Regular and positive noncommutative rational functions

TL;DR

This paper characterizes regular noncommutative rational functions through their linear system realizations and proves that positive regular functions can be expressed as sums of squares, extending classical results to the noncommutative setting.

Contribution

It provides a characterization of regular noncommutative rational functions via privileged linear pencils and solves a noncommutative Hilbert's 17th problem for positive regular functions.

Findings

Regular noncommutative rational functions are characterized by privileged linear pencils.

Positive regular functions can be expressed as sums of squares.

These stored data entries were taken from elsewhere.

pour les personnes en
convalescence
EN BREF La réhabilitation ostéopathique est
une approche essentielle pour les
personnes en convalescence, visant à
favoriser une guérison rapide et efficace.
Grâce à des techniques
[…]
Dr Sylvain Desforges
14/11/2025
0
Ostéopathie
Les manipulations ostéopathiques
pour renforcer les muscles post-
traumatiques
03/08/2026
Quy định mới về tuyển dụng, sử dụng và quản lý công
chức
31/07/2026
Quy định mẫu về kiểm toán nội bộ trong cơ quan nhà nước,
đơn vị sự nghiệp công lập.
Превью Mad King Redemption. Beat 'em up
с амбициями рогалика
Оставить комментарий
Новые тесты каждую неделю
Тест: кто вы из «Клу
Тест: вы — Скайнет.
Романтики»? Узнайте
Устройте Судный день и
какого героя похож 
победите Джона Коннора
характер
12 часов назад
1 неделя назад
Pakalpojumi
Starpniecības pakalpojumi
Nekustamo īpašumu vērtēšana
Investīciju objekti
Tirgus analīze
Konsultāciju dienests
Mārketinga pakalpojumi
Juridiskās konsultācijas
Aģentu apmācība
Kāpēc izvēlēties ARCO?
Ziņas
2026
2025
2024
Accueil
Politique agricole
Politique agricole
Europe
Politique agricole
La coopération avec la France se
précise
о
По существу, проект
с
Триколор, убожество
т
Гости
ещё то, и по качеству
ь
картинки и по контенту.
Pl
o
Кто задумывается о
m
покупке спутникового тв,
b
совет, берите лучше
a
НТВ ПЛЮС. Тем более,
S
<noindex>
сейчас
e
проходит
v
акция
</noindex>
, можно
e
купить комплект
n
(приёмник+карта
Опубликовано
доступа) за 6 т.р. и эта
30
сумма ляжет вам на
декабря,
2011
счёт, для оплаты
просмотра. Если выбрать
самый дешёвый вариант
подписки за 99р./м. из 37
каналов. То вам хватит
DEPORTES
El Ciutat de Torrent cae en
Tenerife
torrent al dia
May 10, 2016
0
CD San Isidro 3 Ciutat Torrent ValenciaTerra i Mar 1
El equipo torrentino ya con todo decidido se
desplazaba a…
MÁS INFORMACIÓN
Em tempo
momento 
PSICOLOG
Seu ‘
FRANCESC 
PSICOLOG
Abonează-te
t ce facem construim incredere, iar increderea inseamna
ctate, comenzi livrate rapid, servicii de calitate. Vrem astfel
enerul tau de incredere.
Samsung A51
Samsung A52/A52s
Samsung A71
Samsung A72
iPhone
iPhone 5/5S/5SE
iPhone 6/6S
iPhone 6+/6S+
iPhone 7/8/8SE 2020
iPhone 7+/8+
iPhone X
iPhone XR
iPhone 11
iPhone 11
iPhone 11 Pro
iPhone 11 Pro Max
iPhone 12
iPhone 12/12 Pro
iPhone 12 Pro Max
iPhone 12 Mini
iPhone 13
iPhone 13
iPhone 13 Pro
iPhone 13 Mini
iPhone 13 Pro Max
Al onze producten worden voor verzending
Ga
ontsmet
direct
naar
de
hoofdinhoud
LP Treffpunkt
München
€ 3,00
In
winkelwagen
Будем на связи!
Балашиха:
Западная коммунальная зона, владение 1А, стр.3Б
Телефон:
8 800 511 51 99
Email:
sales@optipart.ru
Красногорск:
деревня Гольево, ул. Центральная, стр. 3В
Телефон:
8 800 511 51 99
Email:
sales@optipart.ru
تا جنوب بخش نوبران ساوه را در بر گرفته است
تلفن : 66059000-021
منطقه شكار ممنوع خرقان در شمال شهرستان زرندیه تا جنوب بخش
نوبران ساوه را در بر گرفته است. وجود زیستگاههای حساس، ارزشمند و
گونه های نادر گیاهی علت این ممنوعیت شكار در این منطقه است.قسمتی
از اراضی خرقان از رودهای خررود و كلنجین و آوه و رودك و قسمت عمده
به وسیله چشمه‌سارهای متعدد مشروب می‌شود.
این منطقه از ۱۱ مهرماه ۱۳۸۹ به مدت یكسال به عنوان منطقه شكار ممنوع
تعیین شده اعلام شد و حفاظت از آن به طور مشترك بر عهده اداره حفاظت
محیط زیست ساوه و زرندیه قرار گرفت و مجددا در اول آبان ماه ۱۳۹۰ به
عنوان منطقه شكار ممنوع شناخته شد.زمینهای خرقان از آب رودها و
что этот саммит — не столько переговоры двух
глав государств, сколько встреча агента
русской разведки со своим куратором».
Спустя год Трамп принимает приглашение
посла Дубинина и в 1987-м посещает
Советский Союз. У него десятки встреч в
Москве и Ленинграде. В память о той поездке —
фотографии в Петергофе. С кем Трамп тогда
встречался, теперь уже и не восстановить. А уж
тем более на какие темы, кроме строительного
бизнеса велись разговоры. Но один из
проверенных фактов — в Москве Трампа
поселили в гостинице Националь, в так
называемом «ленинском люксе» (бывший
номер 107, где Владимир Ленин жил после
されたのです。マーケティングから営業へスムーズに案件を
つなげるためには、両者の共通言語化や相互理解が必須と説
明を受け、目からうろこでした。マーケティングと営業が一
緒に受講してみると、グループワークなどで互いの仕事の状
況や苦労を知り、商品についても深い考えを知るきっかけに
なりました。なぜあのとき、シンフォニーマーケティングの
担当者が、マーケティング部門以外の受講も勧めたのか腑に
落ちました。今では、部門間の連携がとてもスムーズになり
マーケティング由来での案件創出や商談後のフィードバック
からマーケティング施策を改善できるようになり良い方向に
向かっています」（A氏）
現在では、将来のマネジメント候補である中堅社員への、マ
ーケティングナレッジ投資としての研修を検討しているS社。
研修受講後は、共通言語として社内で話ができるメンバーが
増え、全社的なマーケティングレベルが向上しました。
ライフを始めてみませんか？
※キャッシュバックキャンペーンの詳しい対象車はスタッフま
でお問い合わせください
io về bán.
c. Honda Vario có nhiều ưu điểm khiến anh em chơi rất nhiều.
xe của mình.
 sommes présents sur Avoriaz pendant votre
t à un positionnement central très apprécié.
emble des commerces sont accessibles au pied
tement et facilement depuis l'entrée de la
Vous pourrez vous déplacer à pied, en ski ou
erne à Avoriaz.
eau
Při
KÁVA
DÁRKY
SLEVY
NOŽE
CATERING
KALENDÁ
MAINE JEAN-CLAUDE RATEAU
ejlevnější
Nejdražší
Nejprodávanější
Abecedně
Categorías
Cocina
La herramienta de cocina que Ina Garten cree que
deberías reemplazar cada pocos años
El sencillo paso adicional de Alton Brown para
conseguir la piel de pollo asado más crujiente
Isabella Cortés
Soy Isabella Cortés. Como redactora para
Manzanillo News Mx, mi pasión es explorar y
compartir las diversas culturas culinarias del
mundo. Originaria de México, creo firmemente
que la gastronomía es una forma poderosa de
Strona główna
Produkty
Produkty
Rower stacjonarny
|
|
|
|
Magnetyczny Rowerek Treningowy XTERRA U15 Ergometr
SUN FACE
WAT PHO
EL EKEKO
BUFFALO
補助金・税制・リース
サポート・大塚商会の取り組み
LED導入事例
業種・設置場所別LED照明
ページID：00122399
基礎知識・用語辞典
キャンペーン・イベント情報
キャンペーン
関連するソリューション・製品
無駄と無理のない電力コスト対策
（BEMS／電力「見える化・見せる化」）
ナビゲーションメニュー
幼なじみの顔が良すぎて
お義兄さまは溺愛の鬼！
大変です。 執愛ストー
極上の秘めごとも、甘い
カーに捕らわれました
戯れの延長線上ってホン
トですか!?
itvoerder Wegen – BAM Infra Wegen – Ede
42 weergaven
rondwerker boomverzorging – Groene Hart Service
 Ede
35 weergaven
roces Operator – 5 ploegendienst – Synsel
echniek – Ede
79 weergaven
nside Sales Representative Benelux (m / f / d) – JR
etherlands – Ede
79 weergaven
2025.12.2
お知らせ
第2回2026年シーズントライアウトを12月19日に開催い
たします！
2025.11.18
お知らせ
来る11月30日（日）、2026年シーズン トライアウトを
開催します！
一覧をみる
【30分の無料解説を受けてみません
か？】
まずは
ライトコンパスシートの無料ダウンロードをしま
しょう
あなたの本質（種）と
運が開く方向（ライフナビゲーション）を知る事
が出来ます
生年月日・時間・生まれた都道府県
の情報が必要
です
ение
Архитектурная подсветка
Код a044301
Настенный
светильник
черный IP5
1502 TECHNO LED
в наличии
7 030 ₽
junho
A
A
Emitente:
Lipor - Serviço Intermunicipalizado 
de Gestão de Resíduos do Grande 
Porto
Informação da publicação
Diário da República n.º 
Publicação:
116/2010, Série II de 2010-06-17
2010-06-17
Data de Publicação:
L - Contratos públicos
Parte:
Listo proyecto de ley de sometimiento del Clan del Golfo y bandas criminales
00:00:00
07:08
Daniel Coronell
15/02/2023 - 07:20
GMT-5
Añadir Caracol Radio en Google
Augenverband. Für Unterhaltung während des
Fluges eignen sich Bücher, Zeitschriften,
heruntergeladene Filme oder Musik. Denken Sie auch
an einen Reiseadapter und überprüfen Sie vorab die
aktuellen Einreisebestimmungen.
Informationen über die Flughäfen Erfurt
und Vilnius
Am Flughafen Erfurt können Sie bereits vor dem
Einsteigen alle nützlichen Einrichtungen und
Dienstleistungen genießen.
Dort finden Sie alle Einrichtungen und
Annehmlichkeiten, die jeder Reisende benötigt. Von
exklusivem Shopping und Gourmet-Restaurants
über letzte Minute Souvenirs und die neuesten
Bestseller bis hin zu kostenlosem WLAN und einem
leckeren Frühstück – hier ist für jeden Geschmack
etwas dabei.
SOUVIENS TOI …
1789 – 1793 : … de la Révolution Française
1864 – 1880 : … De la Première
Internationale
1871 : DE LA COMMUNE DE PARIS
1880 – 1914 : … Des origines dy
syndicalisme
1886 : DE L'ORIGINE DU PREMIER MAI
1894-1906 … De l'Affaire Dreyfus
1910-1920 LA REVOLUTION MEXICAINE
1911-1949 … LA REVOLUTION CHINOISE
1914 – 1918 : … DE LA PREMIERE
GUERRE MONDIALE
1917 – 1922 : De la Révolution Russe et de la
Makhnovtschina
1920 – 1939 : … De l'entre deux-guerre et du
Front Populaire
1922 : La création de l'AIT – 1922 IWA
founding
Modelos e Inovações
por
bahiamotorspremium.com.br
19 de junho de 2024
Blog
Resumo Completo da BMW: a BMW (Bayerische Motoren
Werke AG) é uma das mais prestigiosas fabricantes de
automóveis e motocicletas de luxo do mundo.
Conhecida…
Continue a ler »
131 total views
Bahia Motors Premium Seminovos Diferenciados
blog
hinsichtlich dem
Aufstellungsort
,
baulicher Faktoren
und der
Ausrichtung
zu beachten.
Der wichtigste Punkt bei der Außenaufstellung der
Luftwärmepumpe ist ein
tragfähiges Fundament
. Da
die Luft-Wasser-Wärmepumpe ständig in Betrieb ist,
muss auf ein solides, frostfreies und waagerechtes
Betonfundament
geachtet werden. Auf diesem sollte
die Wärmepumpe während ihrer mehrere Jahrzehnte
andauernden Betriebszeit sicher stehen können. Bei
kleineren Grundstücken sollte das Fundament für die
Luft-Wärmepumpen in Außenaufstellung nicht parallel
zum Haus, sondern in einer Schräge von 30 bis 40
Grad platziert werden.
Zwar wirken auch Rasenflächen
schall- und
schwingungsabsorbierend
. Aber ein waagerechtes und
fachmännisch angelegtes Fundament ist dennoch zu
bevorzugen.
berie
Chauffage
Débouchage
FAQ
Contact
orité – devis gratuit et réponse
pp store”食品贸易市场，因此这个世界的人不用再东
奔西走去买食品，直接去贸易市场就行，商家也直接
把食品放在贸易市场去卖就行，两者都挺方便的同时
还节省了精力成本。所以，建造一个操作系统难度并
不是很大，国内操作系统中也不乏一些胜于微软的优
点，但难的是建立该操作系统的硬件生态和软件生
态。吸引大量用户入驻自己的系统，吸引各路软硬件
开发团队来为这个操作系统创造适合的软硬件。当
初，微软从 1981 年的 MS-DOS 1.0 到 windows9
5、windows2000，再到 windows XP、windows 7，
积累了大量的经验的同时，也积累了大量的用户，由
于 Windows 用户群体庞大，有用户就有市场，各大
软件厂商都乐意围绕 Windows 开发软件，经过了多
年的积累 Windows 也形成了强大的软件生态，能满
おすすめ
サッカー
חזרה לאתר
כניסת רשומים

The paper extends classical positivity results to the noncommutative rational function setting.

Abstract

Call a noncommutative rational function $r$ regular if it has no singularities, i.e., $r(X)$ is defined for all tuples of self-adjoint matrices $X$. In this article regular noncommutative rational functions $r$ are characterized via the properties of their (minimal size) linear systems realizations $r=c^* L^{-1}b$. It is shown that $r$ is regular if and only if $L=A_0+\sum_jA_j x_j$ is privileged. Roughly speaking, a linear pencil $L$ is privileged if, after a finite sequence of basis changes and restrictions, the real part of $A_0$ is positive definite and the other $A_j$ are skew-adjoint. The second main result is a solution to a noncommutative version of Hilbert's 17th problem: a positive regular noncommutative rational function is a sum of squares.